EXERCISE GOAL: Everything from the line containing "right ear: (92, 43)" through the last line of the data below must be copied exactly, with no other lines included.

*** EXTRACTED MATERIAL Section Begins ***

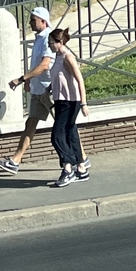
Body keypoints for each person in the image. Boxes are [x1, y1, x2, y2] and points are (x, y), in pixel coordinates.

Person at [0, 7, 90, 175]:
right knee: (30, 123)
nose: (30, 22)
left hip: (51, 91)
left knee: (67, 127)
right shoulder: (39, 39)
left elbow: (45, 65)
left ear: (43, 21)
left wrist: (22, 79)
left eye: (33, 19)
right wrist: (29, 80)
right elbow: (37, 65)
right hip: (39, 90)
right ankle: (15, 161)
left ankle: (81, 159)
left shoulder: (50, 38)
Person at [47, 27, 89, 188]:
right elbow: (60, 76)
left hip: (70, 102)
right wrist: (50, 88)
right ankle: (81, 168)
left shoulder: (67, 57)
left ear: (60, 42)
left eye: (51, 43)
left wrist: (84, 103)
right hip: (60, 100)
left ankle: (68, 167)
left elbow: (79, 80)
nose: (49, 46)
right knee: (71, 132)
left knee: (57, 135)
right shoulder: (57, 56)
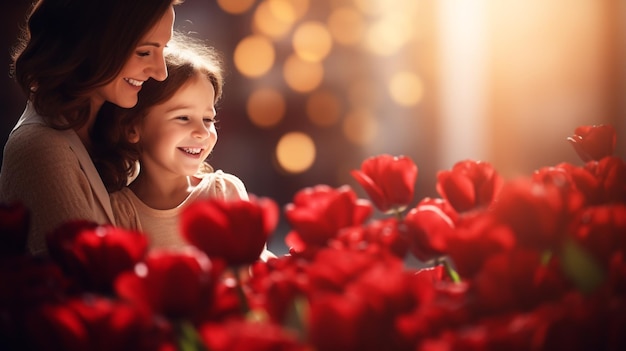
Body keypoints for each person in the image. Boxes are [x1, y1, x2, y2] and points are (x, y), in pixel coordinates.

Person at [0, 0, 184, 255]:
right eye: (144, 52)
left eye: (163, 49)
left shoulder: (111, 131)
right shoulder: (40, 149)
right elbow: (86, 286)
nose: (161, 73)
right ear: (92, 43)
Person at [92, 33, 275, 261]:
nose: (201, 132)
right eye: (183, 118)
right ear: (133, 129)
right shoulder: (121, 212)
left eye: (208, 119)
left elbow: (255, 270)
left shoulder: (224, 192)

*** EXTRACTED MATERIAL Section Ends ***

RESULT FOR THIS EXERCISE:
right ear: (92, 43)
Person at [92, 33, 275, 261]:
nose: (201, 132)
right eye: (183, 118)
right ear: (133, 129)
right shoulder: (121, 212)
left eye: (208, 119)
left elbow: (255, 270)
left shoulder: (224, 192)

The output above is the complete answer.